Look out: Protocol Ahoy
In any case, Mystic Meg here says, look out for the 2021 ISDA Notices In Time Of Mayhem, Pandemic, And War Protocol. Some aspects that protocol might like to consider:
- Clarifying where delivery needs to be made: Recrafting Section 12 so that delivery need only be made to the public external part of the defaulting party’s place of business, with no need for a human “receiver” as such, or to reach some internal sub-division in the organisation. Some firms like notices to be delivered to “the legal department” or “the fourth floor”, or another arbitrary sub-division of its operation. Given how apt these arrangements are to change, an alert negotiator should, of course, decline any such designations, but that is not always possible. But any firm’s organisation — usually so Byzantine as to be impenetrable even from the inside — is beyond its swap counterparties’ control (and comprehension) and they should certainly not be disadvantaged because of it;
- Evidence of receipt: Allowing any form of communication, whether or not now in existence, including email, where the delivering a party has evidence of receipt, to the extent of the evidence of that receipt.

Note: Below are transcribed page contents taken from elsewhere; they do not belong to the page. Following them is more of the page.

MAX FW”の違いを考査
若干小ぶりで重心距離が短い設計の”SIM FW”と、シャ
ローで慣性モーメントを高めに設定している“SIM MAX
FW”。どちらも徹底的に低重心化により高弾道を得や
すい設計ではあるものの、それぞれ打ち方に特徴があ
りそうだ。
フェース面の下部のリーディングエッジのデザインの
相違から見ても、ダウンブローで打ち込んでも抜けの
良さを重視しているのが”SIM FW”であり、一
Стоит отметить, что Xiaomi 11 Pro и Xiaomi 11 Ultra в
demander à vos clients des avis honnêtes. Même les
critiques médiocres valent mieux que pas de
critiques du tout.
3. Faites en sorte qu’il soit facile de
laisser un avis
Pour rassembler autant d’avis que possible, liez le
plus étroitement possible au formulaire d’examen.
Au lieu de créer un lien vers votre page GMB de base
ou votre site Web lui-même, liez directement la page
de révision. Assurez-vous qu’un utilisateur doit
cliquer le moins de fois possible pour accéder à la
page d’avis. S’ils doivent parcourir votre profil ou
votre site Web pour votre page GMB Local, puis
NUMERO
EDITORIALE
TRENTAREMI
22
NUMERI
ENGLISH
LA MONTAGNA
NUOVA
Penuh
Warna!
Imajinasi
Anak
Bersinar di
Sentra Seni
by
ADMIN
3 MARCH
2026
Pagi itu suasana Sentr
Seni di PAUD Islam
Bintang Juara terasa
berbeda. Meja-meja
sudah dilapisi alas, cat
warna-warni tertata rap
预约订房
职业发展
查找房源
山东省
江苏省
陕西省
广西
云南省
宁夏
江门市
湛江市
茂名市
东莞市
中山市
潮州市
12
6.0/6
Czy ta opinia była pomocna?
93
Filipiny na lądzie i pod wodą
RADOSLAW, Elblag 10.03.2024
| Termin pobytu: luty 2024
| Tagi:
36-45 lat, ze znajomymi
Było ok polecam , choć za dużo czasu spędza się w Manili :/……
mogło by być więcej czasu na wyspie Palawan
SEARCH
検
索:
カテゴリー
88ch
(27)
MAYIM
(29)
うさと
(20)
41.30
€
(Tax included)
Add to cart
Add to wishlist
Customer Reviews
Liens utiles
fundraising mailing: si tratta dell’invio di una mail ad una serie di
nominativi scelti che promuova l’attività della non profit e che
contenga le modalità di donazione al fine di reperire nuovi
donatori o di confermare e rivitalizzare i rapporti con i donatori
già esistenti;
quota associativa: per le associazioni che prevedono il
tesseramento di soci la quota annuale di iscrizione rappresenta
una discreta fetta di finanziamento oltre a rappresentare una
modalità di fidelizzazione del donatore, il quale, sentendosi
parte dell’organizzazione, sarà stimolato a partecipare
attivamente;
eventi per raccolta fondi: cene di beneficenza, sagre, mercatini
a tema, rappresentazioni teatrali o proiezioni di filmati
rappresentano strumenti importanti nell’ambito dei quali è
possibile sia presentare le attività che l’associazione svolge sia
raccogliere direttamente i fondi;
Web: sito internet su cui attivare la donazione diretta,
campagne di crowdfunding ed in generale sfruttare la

This puts the onus on the delivering party to ensure that the message really is transmitted, without being ankle-tapped by silly formal requirements. At the end of the day, if you can prove the guy on the desk at your counterparty actually did receive the message (for example, by replying to it), even if by email, it is hard to see any equitable justification for holding the notice invalid.
- As the JC always says, anus matronae parvae malas leges faciunt.
- See: I never said you couldn’t.
- https://dictionary.cambridge.org/dictionary/english/deliver. Make your words meaningful™.
- Now there is an argument that email is not expressly forbidden as a communication format in the 1992 ISDA. Seeing as email had only just been invented at the time and, once ISDA’s crack drafting squad™ worked out what it was, its attitude towards email (in the 2002 ISDA) was hostile, we think it is a bit tendentious, especially in light of the curious decision in Greenclose v National Westminster Bank plc.
- The bit designed for receipt of correspondence: you know; the letterbox.
- Some counterparties — usually institutional asset managers drunk on their own self-importance — have been known to steal an option, quite literally, by making it so hard to serve notices that their brokers delay serving while they check the details and figure out a means of robust literal compliance, or even do not serve at all. Sound absurd? Consider how hard it is to negotiate a hard grace period directly into a failure to pay provision, and how hard it is to negotiate one’s own address in the notices section. Does any negotiator ever challenge an address?